Task requirements:
Each record below is to be output unchanged, and any picture is to be dropped.

Exercise inputs:
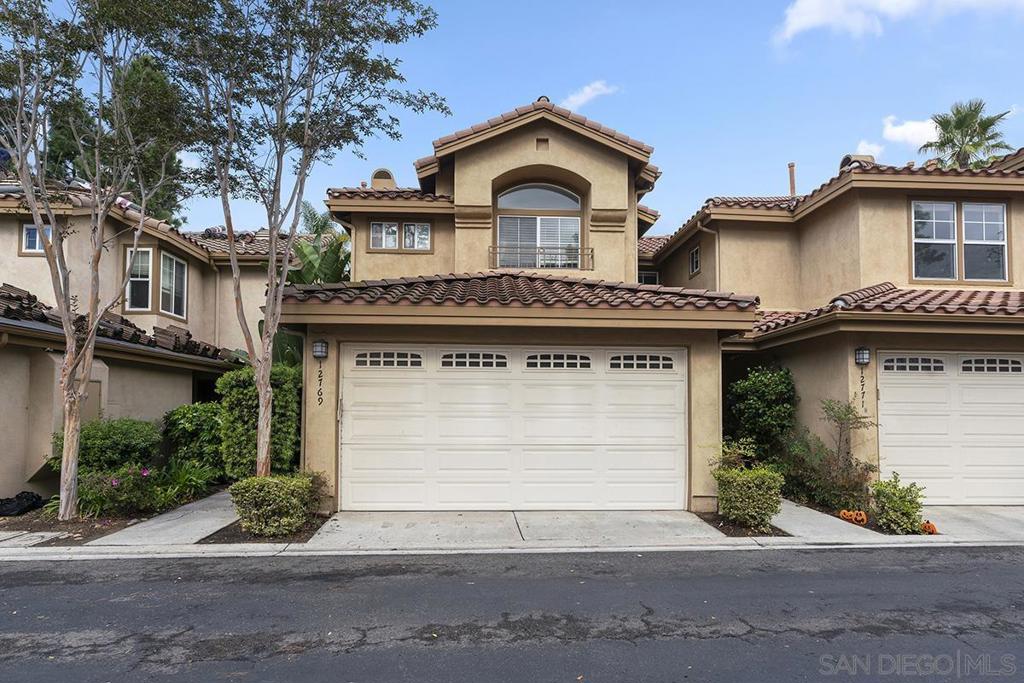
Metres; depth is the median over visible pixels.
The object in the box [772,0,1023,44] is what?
cloud
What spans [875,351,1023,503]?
garage door
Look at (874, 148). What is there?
cloud
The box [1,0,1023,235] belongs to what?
sky
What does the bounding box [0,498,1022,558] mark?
sidewalk
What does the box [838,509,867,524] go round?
pumpkin
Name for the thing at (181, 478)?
plant
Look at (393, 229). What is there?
window
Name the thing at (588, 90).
cloud
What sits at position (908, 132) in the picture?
cloud
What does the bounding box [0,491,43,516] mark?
black bag
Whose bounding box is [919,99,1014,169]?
palm tree
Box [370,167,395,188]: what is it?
chimney
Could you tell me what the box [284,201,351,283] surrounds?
banana plant
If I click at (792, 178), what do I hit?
chimney pipe
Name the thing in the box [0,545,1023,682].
road
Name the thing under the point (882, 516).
shrub
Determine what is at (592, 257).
balcony railing
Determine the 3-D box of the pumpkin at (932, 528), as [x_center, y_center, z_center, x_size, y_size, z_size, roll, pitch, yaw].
[5.218,2.359,8.412,0.246,0.179,0.252,-3,-5,39]
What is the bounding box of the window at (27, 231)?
[21,223,54,254]
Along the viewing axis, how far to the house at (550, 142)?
11.29 m
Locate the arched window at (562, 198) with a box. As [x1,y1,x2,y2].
[494,183,582,269]
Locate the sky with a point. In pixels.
(457, 88)
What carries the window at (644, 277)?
in the house at (550, 142)
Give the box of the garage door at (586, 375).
[342,345,687,510]
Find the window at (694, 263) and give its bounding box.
[689,245,700,274]
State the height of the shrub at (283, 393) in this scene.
2.103 m
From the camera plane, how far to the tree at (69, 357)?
8.62 m
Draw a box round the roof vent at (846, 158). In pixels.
[839,154,874,170]
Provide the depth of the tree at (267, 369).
8.42 m
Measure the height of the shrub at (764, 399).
2.272 m
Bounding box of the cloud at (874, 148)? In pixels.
[850,140,884,160]
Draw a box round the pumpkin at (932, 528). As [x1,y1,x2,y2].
[920,520,938,533]
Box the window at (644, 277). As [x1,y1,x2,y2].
[638,270,659,284]
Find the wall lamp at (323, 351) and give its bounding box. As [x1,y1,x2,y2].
[312,339,328,359]
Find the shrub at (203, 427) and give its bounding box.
[162,402,225,475]
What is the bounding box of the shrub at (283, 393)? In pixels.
[220,366,302,477]
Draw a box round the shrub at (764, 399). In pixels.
[724,364,797,465]
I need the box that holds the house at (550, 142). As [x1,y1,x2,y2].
[274,94,1023,515]
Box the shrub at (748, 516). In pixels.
[712,461,785,527]
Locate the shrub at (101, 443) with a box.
[51,416,162,475]
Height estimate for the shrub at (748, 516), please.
0.851 m
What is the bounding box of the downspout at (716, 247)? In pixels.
[696,220,720,286]
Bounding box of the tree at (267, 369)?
[148,0,444,479]
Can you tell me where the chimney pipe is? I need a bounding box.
[787,162,796,195]
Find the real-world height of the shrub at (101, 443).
1.272 m
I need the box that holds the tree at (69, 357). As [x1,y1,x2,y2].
[0,0,189,522]
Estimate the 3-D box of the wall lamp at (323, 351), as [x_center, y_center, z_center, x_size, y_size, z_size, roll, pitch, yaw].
[-2.724,0.131,9.496,0.221,0.311,0.228,0,-4,-3]
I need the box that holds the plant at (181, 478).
[150,457,217,503]
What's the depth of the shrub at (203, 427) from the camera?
11.68 m
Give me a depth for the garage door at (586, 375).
9.75 m
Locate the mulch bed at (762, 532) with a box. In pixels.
[696,512,789,536]
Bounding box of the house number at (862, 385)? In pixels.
[859,365,865,406]
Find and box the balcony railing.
[489,245,593,269]
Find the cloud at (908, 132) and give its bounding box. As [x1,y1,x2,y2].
[882,115,942,147]
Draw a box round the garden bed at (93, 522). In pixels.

Answer section:
Metres; depth is the median over visible pixels.
The object in the box [772,0,1023,44] is what?
cloud
What spans [875,351,1023,503]?
garage door
Look at (874, 148). What is there?
cloud
The box [1,0,1023,235] belongs to what?
sky
What does the bounding box [0,498,1022,558] mark?
sidewalk
What does the box [838,509,867,524] go round?
pumpkin
Name for the thing at (181, 478)?
plant
Look at (393, 229). What is there?
window
Name the thing at (588, 90).
cloud
What sits at position (908, 132) in the picture?
cloud
What does the bounding box [0,491,43,516] mark?
black bag
Whose bounding box is [919,99,1014,169]?
palm tree
Box [370,167,395,188]: what is it?
chimney
Could you tell me what the box [284,201,351,283] surrounds?
banana plant
If I click at (792, 178), what do I hit?
chimney pipe
Name the thing in the box [0,545,1023,682].
road
Name the thing under the point (882, 516).
shrub
Determine what is at (592, 257).
balcony railing
Determine the 3-D box of the pumpkin at (932, 528), as [x_center, y_center, z_center, x_size, y_size, z_size, roll, pitch, yaw].
[5.218,2.359,8.412,0.246,0.179,0.252,-3,-5,39]
What is the bounding box of the window at (27, 231)?
[21,223,54,254]
Along the viewing axis, how far to the house at (550, 142)?
11.29 m
Locate the arched window at (562, 198) with a box. As [x1,y1,x2,y2].
[494,183,582,269]
Locate the sky with a point. In pixels.
(457, 88)
What carries the window at (644, 277)?
in the house at (550, 142)
Give the box of the garage door at (586, 375).
[342,345,687,510]
Find the window at (694, 263) and give its bounding box.
[689,245,700,274]
State the height of the shrub at (283, 393) in this scene.
2.103 m
From the camera plane, how far to the tree at (69, 357)?
8.62 m
Draw a box round the roof vent at (846, 158). In pixels.
[839,154,874,170]
Provide the depth of the tree at (267, 369).
8.42 m
Measure the height of the shrub at (764, 399).
2.272 m
Bounding box of the cloud at (874, 148)? In pixels.
[850,140,884,160]
Draw a box round the pumpkin at (932, 528). As [x1,y1,x2,y2].
[920,520,938,533]
Box the window at (644, 277). As [x1,y1,x2,y2].
[638,270,659,284]
Find the wall lamp at (323, 351) and give its bounding box. As [x1,y1,x2,y2].
[312,339,328,359]
Find the shrub at (203, 427) and give its bounding box.
[162,402,225,475]
What is the bounding box of the shrub at (283, 393)? In pixels.
[220,366,302,477]
Draw a box round the shrub at (764, 399). In pixels.
[724,364,797,465]
I need the box that holds the house at (550, 142). As [x1,y1,x2,y2].
[274,94,1023,515]
Box the shrub at (748, 516). In pixels.
[712,461,785,527]
Locate the shrub at (101, 443) with a box.
[51,416,162,475]
Height estimate for the shrub at (748, 516), please.
0.851 m
What is the bounding box of the downspout at (716, 247)? In pixels.
[696,220,720,286]
Bounding box of the tree at (267, 369)?
[148,0,444,479]
Can you tell me where the chimney pipe is? I need a bounding box.
[787,162,796,195]
Find the real-world height of the shrub at (101, 443).
1.272 m
I need the box that holds the tree at (69, 357). As [x1,y1,x2,y2].
[0,0,189,522]
Estimate the 3-D box of the wall lamp at (323, 351), as [x_center, y_center, z_center, x_size, y_size, z_size, roll, pitch, yaw].
[-2.724,0.131,9.496,0.221,0.311,0.228,0,-4,-3]
I need the box that holds the plant at (181, 478).
[150,457,217,503]
What's the depth of the shrub at (203, 427) from the camera?
11.68 m
Give me a depth for the garage door at (586, 375).
9.75 m
Locate the mulch bed at (762, 532) with a box. In pixels.
[696,512,789,536]
Bounding box of the house number at (862, 385)? In pixels.
[859,365,865,406]
Find and box the balcony railing.
[489,245,593,269]
Find the cloud at (908, 132) and give its bounding box. As [x1,y1,x2,y2].
[882,115,942,147]
Draw a box round the garden bed at (93, 522). In pixels.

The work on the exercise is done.